A Practical Table: Simple Kindness, and the Kindness of Simplicty

I'm transfering over some of the posts from the old blog now, a start anyway. This one was originally from back in October of 2006....

THE BALANCE OF SIMPLICITY

Though her blog is no longer online, when this post was originally written i had been moved by a passage from Plain and Simple:

"Simple living is a very personal construct ...where we have to find our feet and follow our instincts; and my path may not be the same as your own. However, I think there are certain commonalities between all those who aim to simplify and before I go on it is probably best to outline them, however briefly.

Firstly, most of us know that the way we live needs to be more environmentally aware if we are sustain life on this planet. There are those that argue, quite rightly, that the fact that I make minor changes in the way I live does little affect the environment in a positive way. However insignificant our contribution we must do what we can as we are in stewardship of the Earth. Simple living is a practical expression of the respect I feel for God's provision. Secondly most people who live simply live on a smaller income, that is why simple living is so very useful to those who feel it is of great importance to "go home". Our grandmothers and great grandmothers knew that their way of life depended on the way in which they managed the household income, they knew the importance of thrift. ....Thirdly, simple living is an expression of your true needs. For some folk this means shelter, food, warmth; nothing more. For me, following a simple path has had wider implications. Besides the need for shelter, food and warmth, I have found that I need a garden, a good quality oven, a computer, "pin" money, a bath, my knitting, a washing machine, music and books. I can live without the television and a dishwasher but I can't live without contentment. For me, simple living is about balance - taking what you need but no more..."

SIMPLICITY AND KINDNESS...

So now all this got me wondering... is there also a word maybe, a hub, under simplicity? And what jumped up so strongly and immediately was the word kindness. And kindness, that really does feels to me to be the "hub"...Simplicity isnt about self deprivation when it comes down to it. In a word, simplicity is about kindness ...being kind to ourselves and our loved ones with more peace and more time, being kind to the earth by not hurting her, being kind to God by slowing down and finally hearing Him, and being kind to all of the above by living more "directly" (feeling that pulse, that heartbeat, that realness of the sacred in the mundane...for example by gratefully getting our food from the garden or an awareness it was from Gods garden anyway if from elsewhere, feeling the sacred life there, the journey it made to nourish us, and saying our grace before our meals, etc...). These things are all part of the same package really, all part of kindness, and so all at the root of simplicity.

And the reverse is true too I feel. My own little journey here so far, its taught that stressful deprivation, even to one's self, sure isnt kind. And that polluting and wasting isnt kind, thats why I can't help but feel appauled when i see folks who claim simplicity and yet use toxic polluting things. And that turning your back on our Father who loves us isnt kind, thats why I cant ever seem to picture simplicity without prayer and contemplation. And that distancing ourselves from that heartbeat in things by living so indirectly and apart from things is not being kind fourfold, and that that goes the deepest of all. At this point in my life, I've come to believe that we can't just "pick and choose" with this stuff by only being kind in one area--I think this kindess has to be a package--kind to ourselves, kind to others, kind to our Earth, and of course kind to our God--to have simplicity. I feel in my gut that if you take one of those four walls away that the whole house will eventually fall apart. We need all four walls.

- Stored items -
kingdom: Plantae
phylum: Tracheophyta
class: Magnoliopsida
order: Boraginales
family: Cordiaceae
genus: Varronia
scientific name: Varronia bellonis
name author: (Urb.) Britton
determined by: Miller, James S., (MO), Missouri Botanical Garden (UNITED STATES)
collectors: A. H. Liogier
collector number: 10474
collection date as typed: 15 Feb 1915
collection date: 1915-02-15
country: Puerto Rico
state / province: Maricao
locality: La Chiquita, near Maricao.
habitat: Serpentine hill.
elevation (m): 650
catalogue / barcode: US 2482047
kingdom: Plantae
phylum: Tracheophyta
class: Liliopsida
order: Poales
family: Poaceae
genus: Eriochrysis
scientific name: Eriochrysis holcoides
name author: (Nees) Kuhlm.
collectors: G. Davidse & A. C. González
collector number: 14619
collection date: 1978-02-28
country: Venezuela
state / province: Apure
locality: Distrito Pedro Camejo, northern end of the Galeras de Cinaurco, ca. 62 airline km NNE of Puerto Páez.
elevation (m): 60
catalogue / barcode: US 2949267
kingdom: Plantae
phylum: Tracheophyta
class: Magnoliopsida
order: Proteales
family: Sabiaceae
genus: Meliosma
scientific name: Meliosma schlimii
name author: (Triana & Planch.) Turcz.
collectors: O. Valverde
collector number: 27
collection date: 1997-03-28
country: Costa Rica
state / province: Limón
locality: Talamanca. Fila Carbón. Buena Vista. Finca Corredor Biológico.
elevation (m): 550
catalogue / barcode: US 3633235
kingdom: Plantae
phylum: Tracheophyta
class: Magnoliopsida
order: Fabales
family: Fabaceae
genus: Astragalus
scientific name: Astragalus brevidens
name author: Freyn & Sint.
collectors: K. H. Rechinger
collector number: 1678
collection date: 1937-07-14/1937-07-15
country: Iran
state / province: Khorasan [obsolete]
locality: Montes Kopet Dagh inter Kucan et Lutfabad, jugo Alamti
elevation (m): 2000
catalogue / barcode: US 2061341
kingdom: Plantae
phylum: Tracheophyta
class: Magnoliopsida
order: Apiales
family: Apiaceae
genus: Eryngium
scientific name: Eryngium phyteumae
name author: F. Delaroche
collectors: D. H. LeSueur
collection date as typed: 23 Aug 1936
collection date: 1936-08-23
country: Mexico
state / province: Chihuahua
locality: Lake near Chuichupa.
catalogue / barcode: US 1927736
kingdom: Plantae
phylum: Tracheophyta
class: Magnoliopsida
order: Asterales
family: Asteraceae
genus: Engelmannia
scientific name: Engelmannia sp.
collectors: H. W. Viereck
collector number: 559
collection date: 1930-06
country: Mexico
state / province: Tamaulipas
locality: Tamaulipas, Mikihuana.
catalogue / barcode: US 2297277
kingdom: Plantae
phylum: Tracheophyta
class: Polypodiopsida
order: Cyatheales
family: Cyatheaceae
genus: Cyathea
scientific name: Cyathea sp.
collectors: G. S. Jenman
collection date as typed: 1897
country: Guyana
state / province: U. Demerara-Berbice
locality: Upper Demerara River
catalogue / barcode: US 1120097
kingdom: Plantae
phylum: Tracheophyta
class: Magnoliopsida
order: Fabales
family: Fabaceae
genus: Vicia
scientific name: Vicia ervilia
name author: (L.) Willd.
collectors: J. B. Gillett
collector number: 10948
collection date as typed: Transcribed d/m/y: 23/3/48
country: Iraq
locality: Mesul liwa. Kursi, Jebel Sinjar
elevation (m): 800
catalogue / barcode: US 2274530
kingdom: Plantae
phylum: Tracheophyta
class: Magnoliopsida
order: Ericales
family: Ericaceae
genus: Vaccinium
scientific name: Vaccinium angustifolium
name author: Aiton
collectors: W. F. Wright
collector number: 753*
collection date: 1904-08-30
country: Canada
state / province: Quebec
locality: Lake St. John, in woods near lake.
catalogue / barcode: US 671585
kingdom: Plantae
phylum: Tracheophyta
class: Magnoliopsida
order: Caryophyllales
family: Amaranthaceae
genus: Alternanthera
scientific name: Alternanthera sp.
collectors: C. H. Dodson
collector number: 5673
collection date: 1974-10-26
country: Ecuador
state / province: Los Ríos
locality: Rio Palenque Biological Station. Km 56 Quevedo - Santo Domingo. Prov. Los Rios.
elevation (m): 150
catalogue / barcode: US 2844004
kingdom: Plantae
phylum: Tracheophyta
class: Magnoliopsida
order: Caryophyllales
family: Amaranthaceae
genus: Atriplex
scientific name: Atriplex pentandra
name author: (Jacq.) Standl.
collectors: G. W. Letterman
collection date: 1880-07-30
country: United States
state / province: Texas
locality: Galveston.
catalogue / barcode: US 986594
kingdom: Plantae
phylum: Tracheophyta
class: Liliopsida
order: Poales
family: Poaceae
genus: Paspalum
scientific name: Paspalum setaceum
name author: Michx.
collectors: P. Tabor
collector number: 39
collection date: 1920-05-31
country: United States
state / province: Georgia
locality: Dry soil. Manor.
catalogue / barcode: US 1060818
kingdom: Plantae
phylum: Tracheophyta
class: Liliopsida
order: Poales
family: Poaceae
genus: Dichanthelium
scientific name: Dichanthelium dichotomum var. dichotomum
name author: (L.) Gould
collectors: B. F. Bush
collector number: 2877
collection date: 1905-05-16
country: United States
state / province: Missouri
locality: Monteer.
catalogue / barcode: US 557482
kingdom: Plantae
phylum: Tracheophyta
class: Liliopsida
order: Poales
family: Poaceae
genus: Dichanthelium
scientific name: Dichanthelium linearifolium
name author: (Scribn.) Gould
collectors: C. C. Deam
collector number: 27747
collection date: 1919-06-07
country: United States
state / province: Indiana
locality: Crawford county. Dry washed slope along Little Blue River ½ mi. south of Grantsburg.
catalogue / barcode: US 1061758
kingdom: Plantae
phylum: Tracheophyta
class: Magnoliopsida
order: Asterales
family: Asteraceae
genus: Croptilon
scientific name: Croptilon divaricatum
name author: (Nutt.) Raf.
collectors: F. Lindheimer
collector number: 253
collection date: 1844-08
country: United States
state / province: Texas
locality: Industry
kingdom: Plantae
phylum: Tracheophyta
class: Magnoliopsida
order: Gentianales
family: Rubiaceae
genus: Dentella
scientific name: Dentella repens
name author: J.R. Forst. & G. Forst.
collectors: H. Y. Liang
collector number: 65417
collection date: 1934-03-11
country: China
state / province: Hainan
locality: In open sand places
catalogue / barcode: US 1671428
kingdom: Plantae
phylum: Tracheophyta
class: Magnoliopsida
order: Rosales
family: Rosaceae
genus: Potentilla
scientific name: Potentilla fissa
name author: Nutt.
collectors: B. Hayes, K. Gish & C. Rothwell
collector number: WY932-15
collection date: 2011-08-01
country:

- WORK REQUEST -
In the post on simplicity and kindness, the closing paragraph names four areas of kindness that together make up simplicity. List them.

- RESPONSE TO THIS EXERCISE -
- Kind to ourselves
- Kind to others
- Kind to our Earth
- Kind to our God